By Duncan Miriri
Nairobi ― Kenya began selling a 65% stake in its state oil pipeline company on Monday, seeking to raise 106.3-billion Kenyan shillings ($825m) in what would be East Africa’s biggest initial public offering (IPO) in local currency terms.
The sale is part of President William Ruto’s drive to divest from state companies. The government is also reducing its stake in telecom operator Safaricom.
Burdened by high national debt, limited room to raise taxes and annual repayments that consume 40% of government revenues, Ruto’s administration has sought new funding models.
Divestment strategy
“We must turn to innovative financing mechanisms to fund our infrastructure and public service projects,” finance minister John Mbadi said at the IPO’s launch ceremony.
“The traditional methods of financing our budget, taxation and debt, there is no longer any space.”
Kenya’s finance minister John Mbadi in Nairobi, Kenya, June 12 2025. (Monicah Mwangi/Reuters)
The government priced the Kenya Pipeline Company IPO at 9 shillings per share, the offer documents showed.
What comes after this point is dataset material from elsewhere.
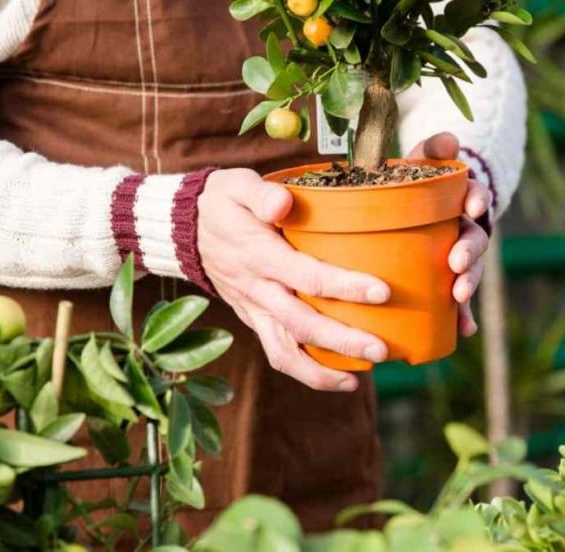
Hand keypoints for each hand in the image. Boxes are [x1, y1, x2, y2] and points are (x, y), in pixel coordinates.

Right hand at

The shares are scheduled to begin trading on the Nairobi bourse on March 9.
“While the accessible pricing is set to draw in retail participants, we are also likely to see significant interest from institutional energy sector players,” said Eric Musau, head of research at Standard Investment Bank in Nairobi.
Of the total stake on offer, 15% is reserved for oil marketing companies, Mbadi said, 5% for employees and the remainder will be allocated to local retail, local institutional, East African and foreign investors, with each category receiving 20%.
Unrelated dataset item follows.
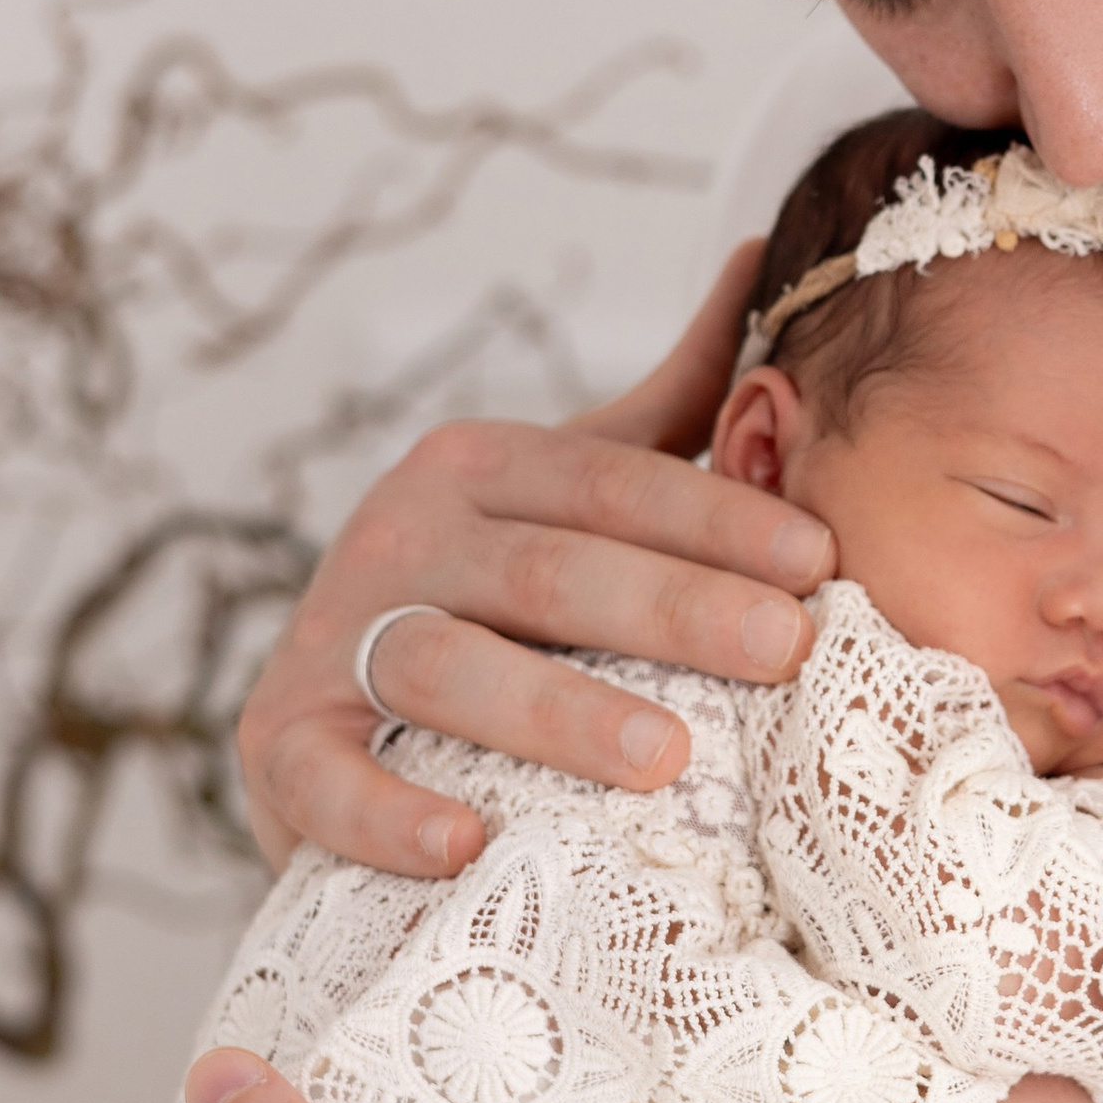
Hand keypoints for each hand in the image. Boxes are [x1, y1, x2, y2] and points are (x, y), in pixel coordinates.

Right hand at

The government will retain a 35% stake. Kenyan investment bank Faida is the lead transaction adviser.
The Kenya Pipeline IPO will be the region’s biggest, surpassing the 2008 Safaricom offering, which raised just more than 50-billion shillings.
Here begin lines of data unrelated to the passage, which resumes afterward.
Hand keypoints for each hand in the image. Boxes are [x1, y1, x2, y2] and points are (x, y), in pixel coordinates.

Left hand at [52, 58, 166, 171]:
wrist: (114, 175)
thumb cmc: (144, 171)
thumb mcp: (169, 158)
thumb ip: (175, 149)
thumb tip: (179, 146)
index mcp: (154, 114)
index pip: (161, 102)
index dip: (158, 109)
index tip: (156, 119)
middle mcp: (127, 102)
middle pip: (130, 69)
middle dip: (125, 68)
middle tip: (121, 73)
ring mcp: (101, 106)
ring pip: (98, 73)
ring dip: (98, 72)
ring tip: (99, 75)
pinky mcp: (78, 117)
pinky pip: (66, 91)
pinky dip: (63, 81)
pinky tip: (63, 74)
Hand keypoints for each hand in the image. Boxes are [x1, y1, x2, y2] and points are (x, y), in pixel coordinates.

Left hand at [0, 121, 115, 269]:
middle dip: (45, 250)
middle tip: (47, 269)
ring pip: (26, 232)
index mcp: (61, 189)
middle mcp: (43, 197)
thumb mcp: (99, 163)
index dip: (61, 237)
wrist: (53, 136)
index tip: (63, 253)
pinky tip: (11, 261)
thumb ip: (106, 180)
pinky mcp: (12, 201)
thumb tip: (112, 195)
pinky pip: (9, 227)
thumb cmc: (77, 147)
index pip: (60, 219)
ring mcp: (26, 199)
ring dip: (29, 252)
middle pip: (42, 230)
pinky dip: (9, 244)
In dollar terms, the Safaricom IPO may still rank as the largest, given the weakening of the Kenyan shilling over the past 17 years, LSEG data showed.
The offering comes amid a global rebound in equity capital markets and record highs for stock indexes.
Global equity capital markets activity totalled $738.4bn in 2025, up 15% year on year and the strongest annual performance in four years, according to LSEG.
Kenyan shares surge
Just more than one-fifth of that total was raised by issuers in Europe, the Middle East and Africa.
There were six African IPOs last year, raising a combined $882.1m, 57% more than in the previous year and the most since 2018, LSEG data showed.
The Kenya Pipeline IPO comes amid a sharp rally at the Nairobi Securities Exchange. Kenyan shares have risen more than 50% in the past year, outperforming the MSCI Frontier Africa index.